Reflecting on his four years of study in the faculty of theology, Merle D’Aubigne later wrote: ‘not one hour was consecrated to the study of Holy Scripture’. Instead of studying the Bible, the main sources were Plato, Cicero and Seneca. And so that once glorious city of Calvin had become a spiritually barren wasteland, into which Robert Haldane arrived in 1816.
However, if Haldane found Geneva to be a wasteland, by the time he left and by the grace of God it had become a fruitful field. Such was the influence of this one man of God upon such a city.
But what brought about this transformation? In God’s providence, one day in Geneva he met a young theology student who was studying there for the ministry and invited him to his home.

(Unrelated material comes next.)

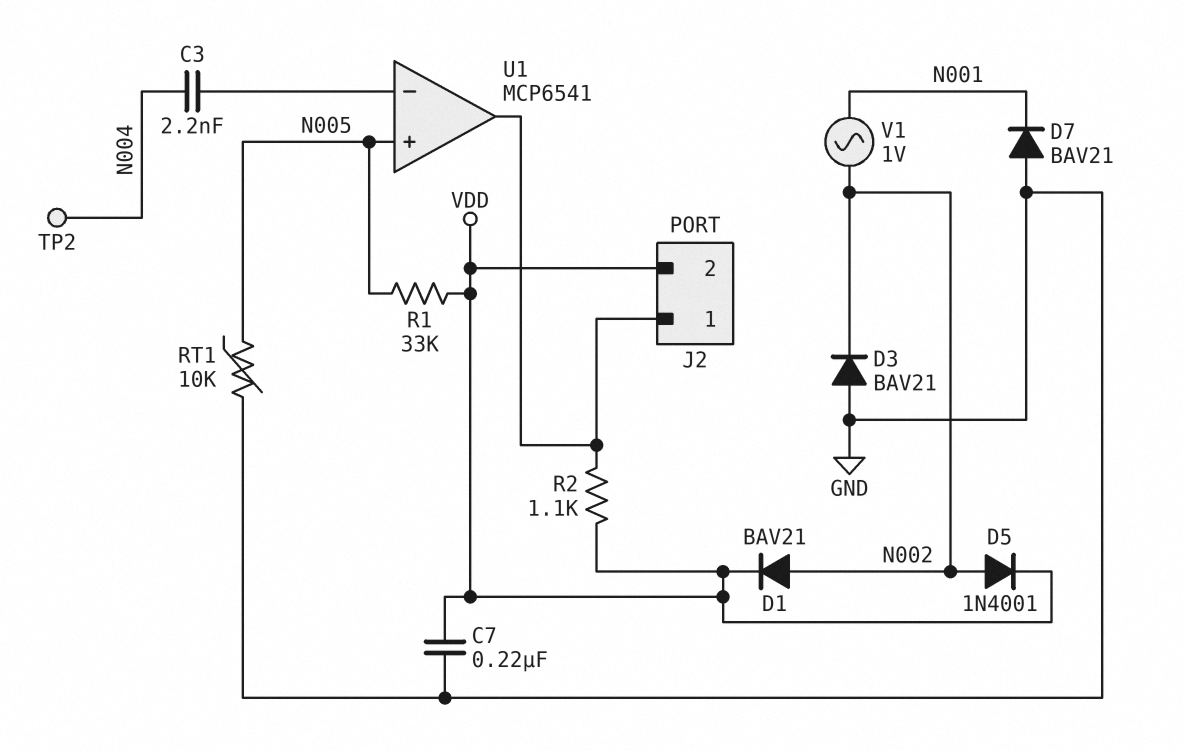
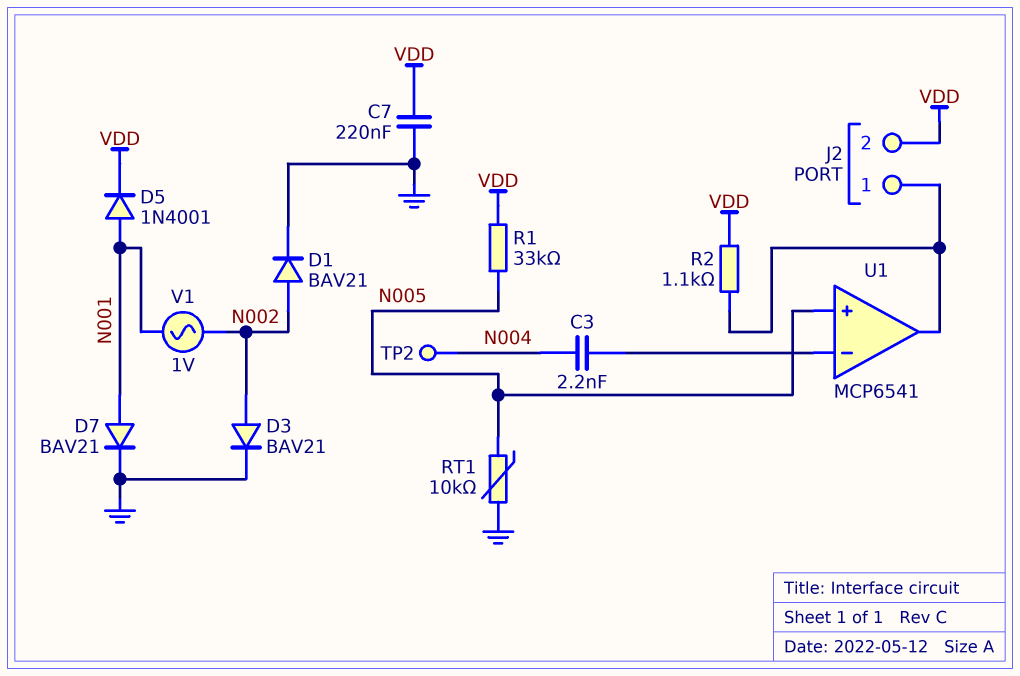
D1: diode BAV21 (A N002, K VDD) -> diode BAV21 (A N002, K GND)
D3: diode BAV21 (A GND, K N002) -> diode BAV21 (A N002, K GND)
D5: diode 1N4001 (A N002, K VDD) -> diode 1N4001 (A N001, K VDD)
D7: diode BAV21 (A GND, K N001) -> diode BAV21 (A N001, K GND)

Through this student, Haldane was then introduced to other theological students, until very soon, all the students in the theology faculty were wanting to attend Haldane’s lectures — a group of 25 students, all coming to his rooms to be taught.
In reality they were spiritually blind, and yet there was something about Haldane that drew them to hear him. Twice a week (on Thursday and Monday evenings) he met with them for five months, as he expounded Paul’s letter to the Romans.
One by one, each were converted and they in turn became mighty in the Scriptures and a means of great spiritual blessing, not only in Geneva but throughout Switzerland and France.
Among them were such men as Louis Gaussen (who wrote an influential book on the inspiration of Scripture called Theopneustia); Cesar Malan; the noted theologian Bonifas; Frederic Monod, who founded the Union of the Free Churches of France; and Merle D’Aubigne, the author of the History of the Reformation, still read today.
At the request of these men, Haldane’s lectures through Romans were published as a commentary, still read widely today. And what followed his ministry in Geneva became known as ‘Haldane’s Revival’ of 1816-17, although he himself would certainly not have wanted this revival to be named after him or after any other man. It was a work of God.
The French minister Dr Reuben Saillens wrote this: ‘The three main characteristics of Haldane’s Revival, as it has sometimes been called, were these: it gave a prominent emphasis to the necessity of a personal knowledge and experience of grace; it maintained the absolute authority and divine inspiration of the Bible; it was a return to Calvinistic doctrine against Pelagianism and Arminianism. Haldane was an orthodox of the first water, but his orthodoxy was blended with love and life’.
To illustrate the impact of Haldane’s exposition of Romans, Merle D’Aubigne later wrote: ‘I met Robert Haldane and heard him read from an English Bible a chapter from Romans about the natural corruption of man, a doctrine of which I had never before heard.
‘In fact I was quite astonished to hear of man being corrupt by nature. I remember saying to Mr Haldane, “Now I see that doctrine in the Bible”. “Yes”, he replied, “but do you see it in your heart?”
‘That was but a simple question, yet it came home to my conscience. It was the sword of the Spirit; and from that time I saw that my heart was corrupted and knew from the Word of God that I can be saved by grace alone.
‘So that, if Geneva gave something to Scotland at the time of the Reformation, if she communicated light to John Knox, Geneva has received something from Scotland in return, in the blessed exertions of Robert Haldane’. Many others could have added similar testimonies.
Interestingly, during his lifetime, Haldane was strongly criticised for his willingness to sell everything for the sake of the gospel and for his seemingly foolish decision to go to the continent with no other plan than to simply teach the Scriptures.
And yet, we ought not to be surprised that it was through this ‘foolishness’ and ‘simplicity’ that God was pleased to bless so many people so mightily, and for eternity.